Gene overlap occurs when two or more genes are encoded by the same nucleotides. This phenomenon is found in all taxonomic domains, but is particularly common in viruses, where it may provide a mechanism to increase the information content of compact genomes. The presence of overlapping reading frames (OvRFs) can skew estimates of selection based on the rates of non-synonymous and synonymous substitutions, since a substitution that is synonymous in one reading frame may be non-synonymous in another, and vice versa.

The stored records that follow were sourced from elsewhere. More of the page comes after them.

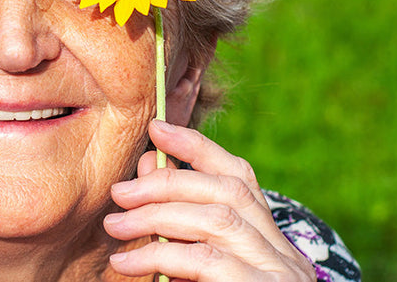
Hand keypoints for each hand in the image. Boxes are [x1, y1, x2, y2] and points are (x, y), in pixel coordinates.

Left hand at [103, 120, 315, 280]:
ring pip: (218, 221)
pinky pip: (208, 264)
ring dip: (159, 216)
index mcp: (268, 239)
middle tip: (119, 193)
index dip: (200, 148)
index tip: (159, 129)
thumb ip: (178, 228)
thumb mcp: (203, 269)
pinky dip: (163, 257)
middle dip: (168, 183)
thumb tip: (141, 174)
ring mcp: (276, 274)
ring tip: (115, 227)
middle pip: (226, 192)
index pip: (240, 176)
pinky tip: (128, 264)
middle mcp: (280, 252)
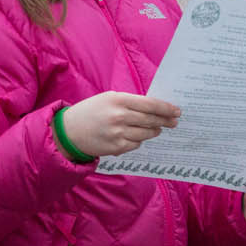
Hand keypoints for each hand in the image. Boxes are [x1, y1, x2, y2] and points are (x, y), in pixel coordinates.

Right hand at [60, 92, 180, 157]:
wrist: (69, 131)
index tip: (176, 111)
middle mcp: (119, 116)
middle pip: (151, 120)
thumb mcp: (108, 99)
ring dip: (154, 131)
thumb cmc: (91, 112)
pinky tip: (136, 137)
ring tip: (156, 129)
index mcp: (118, 99)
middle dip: (165, 121)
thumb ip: (130, 102)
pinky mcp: (116, 147)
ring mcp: (118, 133)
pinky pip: (136, 144)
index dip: (166, 108)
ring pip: (146, 134)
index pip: (150, 104)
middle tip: (174, 122)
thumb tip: (154, 109)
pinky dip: (139, 141)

To understand the impact of OvRFs on molecular evolution, HexSE implemented a versatile simulation model of nucleotide sequence evolution along a phylogeny with an arbitrary distribution of reading frames in linear or circular genomes. We use a custom data structure to track the substitution rates at every nucleotide site, which is determined by the stationary nucleotide frequencies, transition bias, and the distribution of selection biases (dN/dS) in the respective reading frames.